▶ What you will do
Beginning at the line containing "for multiple groups" in the material below and ending at the line containing "and styling matches.", return each line exactly and add nothing.

▶ Data supplied
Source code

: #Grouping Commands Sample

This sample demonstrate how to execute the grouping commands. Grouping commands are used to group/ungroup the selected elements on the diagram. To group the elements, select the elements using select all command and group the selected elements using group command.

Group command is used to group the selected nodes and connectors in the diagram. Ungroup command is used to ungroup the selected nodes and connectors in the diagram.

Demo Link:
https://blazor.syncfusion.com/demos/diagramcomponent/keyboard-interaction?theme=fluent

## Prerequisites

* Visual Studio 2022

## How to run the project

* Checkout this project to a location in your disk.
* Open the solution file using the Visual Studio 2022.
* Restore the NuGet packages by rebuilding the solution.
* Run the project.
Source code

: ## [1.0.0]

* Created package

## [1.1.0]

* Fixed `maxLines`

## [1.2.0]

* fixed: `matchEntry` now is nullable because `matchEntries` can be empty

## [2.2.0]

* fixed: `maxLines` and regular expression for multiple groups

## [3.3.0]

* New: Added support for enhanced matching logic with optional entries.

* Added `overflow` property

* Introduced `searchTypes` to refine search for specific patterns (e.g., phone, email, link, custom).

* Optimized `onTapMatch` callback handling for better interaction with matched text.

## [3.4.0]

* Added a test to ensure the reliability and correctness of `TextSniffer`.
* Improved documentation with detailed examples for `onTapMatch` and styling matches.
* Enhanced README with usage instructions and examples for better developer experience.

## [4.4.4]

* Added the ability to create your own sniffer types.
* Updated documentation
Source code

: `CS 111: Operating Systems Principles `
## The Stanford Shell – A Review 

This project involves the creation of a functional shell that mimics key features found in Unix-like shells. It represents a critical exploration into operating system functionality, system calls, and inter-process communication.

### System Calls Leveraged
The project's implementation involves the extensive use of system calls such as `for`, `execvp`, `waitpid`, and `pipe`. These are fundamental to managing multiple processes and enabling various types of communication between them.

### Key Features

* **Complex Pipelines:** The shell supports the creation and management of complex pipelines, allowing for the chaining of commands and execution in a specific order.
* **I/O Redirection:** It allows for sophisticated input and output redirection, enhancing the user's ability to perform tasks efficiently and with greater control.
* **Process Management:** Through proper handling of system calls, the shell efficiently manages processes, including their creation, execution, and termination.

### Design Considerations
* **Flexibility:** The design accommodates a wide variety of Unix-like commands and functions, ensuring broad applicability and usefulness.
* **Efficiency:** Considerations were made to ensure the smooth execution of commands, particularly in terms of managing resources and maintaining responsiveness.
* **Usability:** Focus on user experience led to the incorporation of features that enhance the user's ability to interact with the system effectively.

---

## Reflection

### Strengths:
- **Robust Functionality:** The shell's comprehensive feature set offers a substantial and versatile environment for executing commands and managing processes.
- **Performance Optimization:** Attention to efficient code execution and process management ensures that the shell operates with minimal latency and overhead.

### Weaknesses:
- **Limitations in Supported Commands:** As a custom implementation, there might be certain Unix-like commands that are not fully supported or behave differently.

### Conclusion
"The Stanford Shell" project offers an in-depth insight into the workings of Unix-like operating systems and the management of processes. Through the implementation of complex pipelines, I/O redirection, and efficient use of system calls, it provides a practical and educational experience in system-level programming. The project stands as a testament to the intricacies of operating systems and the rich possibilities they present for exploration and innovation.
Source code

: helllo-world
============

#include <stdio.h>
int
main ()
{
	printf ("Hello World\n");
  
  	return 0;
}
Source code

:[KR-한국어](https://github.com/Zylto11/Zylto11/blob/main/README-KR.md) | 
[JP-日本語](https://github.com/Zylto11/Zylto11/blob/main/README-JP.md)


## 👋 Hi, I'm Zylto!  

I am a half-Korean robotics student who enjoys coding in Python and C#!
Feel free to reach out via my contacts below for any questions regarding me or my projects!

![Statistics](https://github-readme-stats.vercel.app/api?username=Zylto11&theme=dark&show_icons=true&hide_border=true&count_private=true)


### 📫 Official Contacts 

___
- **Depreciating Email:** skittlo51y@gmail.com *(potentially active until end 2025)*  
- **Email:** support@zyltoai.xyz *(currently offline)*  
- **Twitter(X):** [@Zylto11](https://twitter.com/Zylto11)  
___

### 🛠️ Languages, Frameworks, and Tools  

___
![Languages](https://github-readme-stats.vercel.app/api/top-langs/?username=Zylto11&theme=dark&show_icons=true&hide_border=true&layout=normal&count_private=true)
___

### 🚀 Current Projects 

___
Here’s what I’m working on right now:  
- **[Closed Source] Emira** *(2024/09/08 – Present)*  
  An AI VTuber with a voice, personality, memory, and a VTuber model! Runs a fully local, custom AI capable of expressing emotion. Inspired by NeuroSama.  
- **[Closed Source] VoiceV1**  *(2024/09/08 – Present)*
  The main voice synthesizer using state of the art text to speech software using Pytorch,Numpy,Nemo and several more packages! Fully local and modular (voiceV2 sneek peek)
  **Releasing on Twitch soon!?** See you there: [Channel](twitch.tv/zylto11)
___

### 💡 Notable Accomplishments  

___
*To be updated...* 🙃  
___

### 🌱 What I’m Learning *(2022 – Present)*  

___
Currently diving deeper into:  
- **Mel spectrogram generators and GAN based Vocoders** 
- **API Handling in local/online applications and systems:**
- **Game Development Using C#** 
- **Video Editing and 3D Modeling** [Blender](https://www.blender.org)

▶ Result of the exercise
* fixed: `maxLines` and regular expression for multiple groups

## [3.3.0]

* New: Added support for enhanced matching logic with optional entries.

* Added `overflow` property

* Introduced `searchTypes` to refine search for specific patterns (e.g., phone, email, link, custom).

* Optimized `onTapMatch` callback handling for better interaction with matched text.

## [3.4.0]

* Added a test to ensure the reliability and correctness of `TextSniffer`.
* Improved documentation with detailed examples for `onTapMatch` and styling matches.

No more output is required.